The reign of the imperious CEO may be coming to a close.
It may be that we are entering an era of greater board authority.
In fact, in the trail of the global economic crises some enterprises are renewing their governance. In financial services, Bank of America, Citigroup and Goldman Sachs have all taken steps to reconstitute their boards.
Additionally, some governments are legislating for boards to take more control, eg the Dodd-Frank Act in the USA, charges financial services boards with an enhanced duty for monitoring systemic risk.
Markets are also forcing board authority. Big investors, and corporate governance professionals, are urging boards to look more closely when evaluating CEO performance and the operation of the whole organisation. And, it seems, boards are taking heed.
Recent changes at the top of Citigroup is a case in point. It’s reported that the board asserted itself, desiring a change in Citigroup operations. This was against wishes of the CEO. The board apparently lost confidence in the CEO and he was fired by the chairman.
It’s not only at the big institutions that boards are exerting their power, exercising a veto on organisational direction and strategy. As a result, many boards are now reconsidering the relationship with their CEO.
The Power Relationship
So, if it’s necessary, what may be some steps that a chair can take in re-aligning the balance of power in the boardroom?

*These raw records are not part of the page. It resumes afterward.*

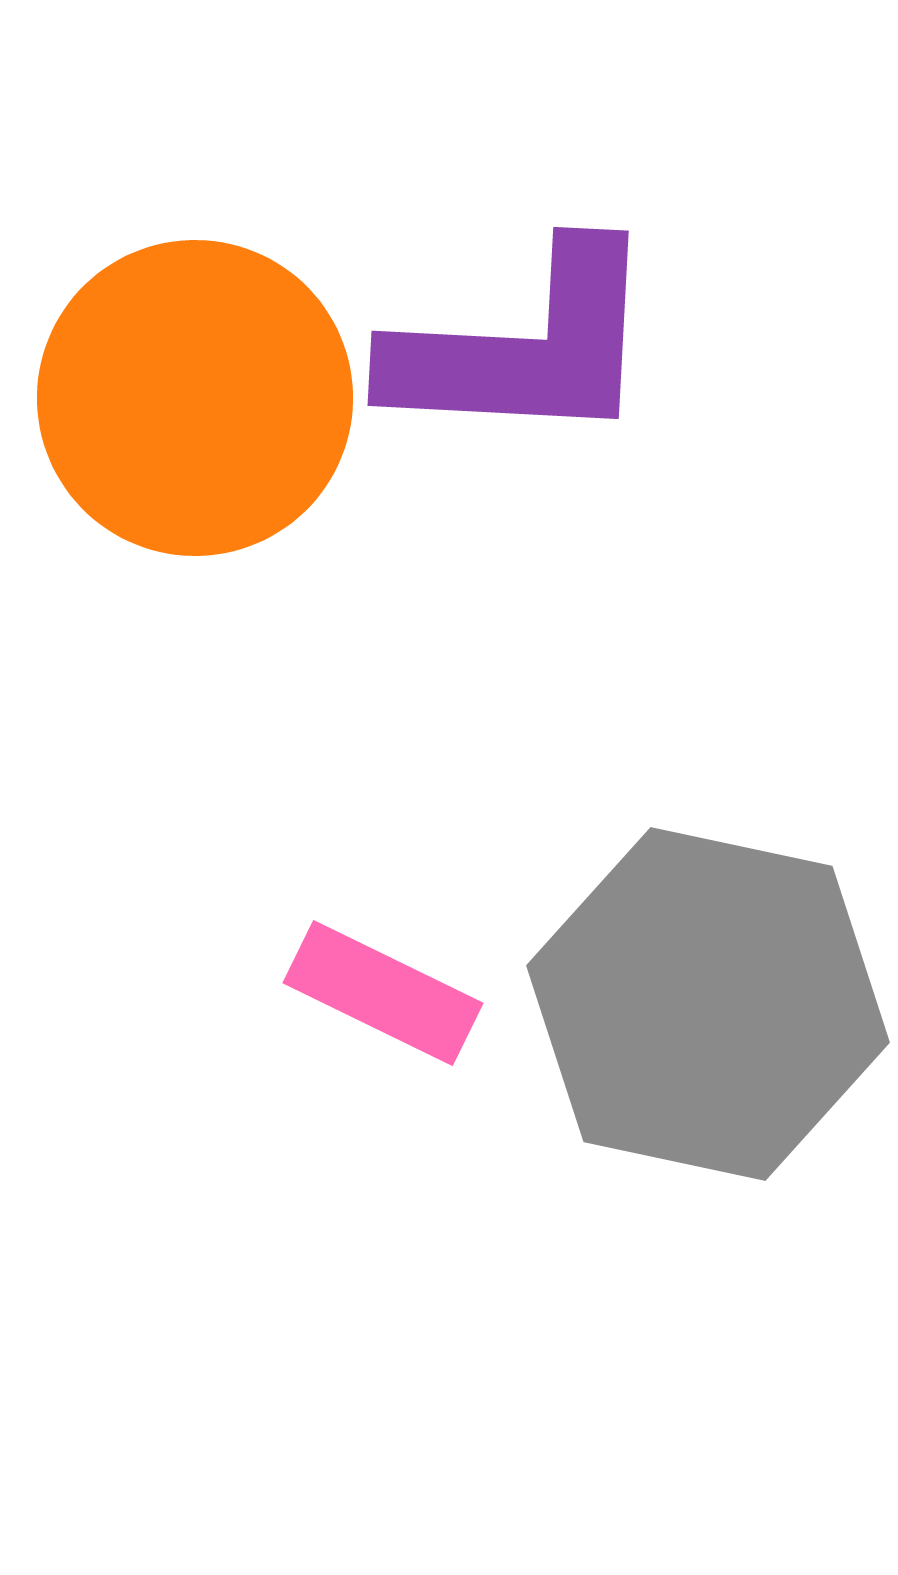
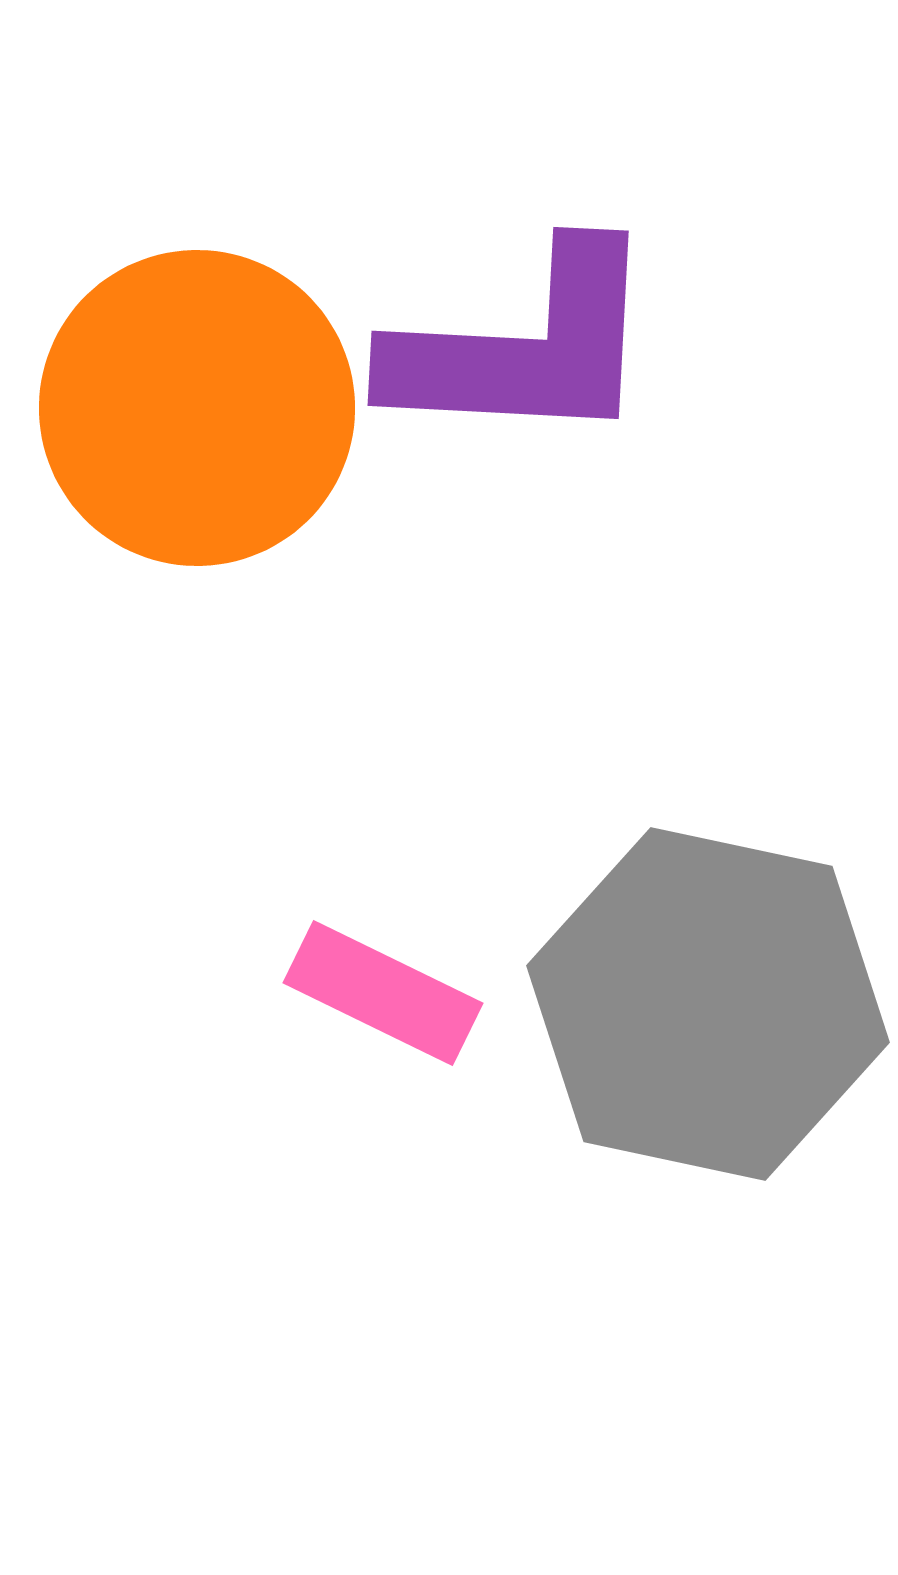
orange circle: moved 2 px right, 10 px down
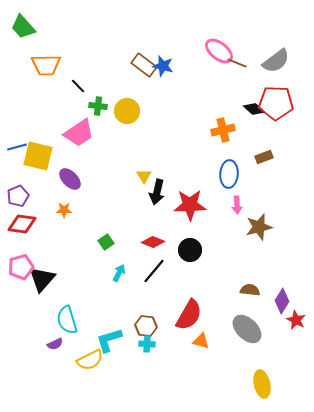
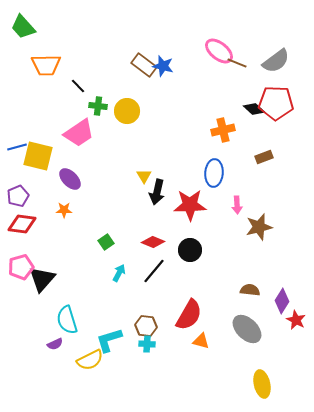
blue ellipse at (229, 174): moved 15 px left, 1 px up
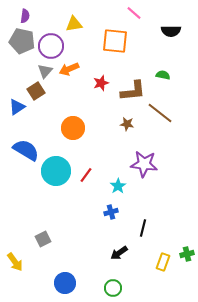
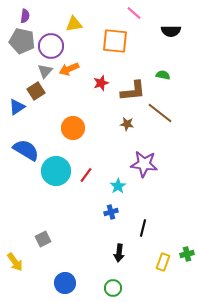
black arrow: rotated 48 degrees counterclockwise
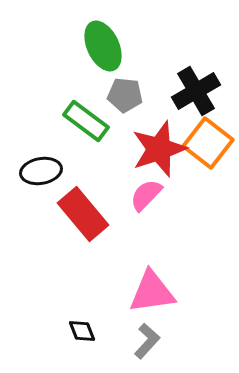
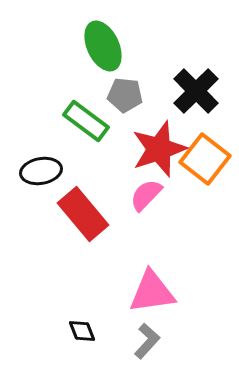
black cross: rotated 15 degrees counterclockwise
orange square: moved 3 px left, 16 px down
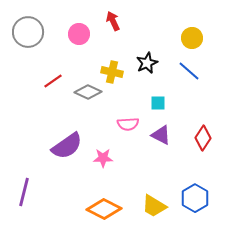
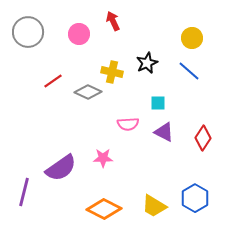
purple triangle: moved 3 px right, 3 px up
purple semicircle: moved 6 px left, 22 px down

1. Hold a discussion regarding board-CEO relationship. First, with the independent board directors. Thereafter, as a whole board, with the CEO.
2. In this discussion set out the principles of relationship, include guidance on where the boundaries may be on issues such as roles, authority, process, approvals, reporting, documentation, etc.
3. Seek to build agreement with the CEO. Listen to his/her views and adjust the guidelines if appropriate.
4. Define the relationship between the chair and CEO. Also, do this for the CEO and how s/he relates to the other independent directors. In some cases it may be helpful to do this for the relationship between chair and board members too.
5. Agree to review the working relationship in 12 months time.
These steps, alone, will constitute new work for many boards.
Some may find it awkward in raising the whole issue. Others may, inadvertently, be too strong in their demands and fail to take on-board the CEO’s views.
Most will strike a balance that re-aligns the “centre of gravity” of power towards its rightful position, with the board of directors.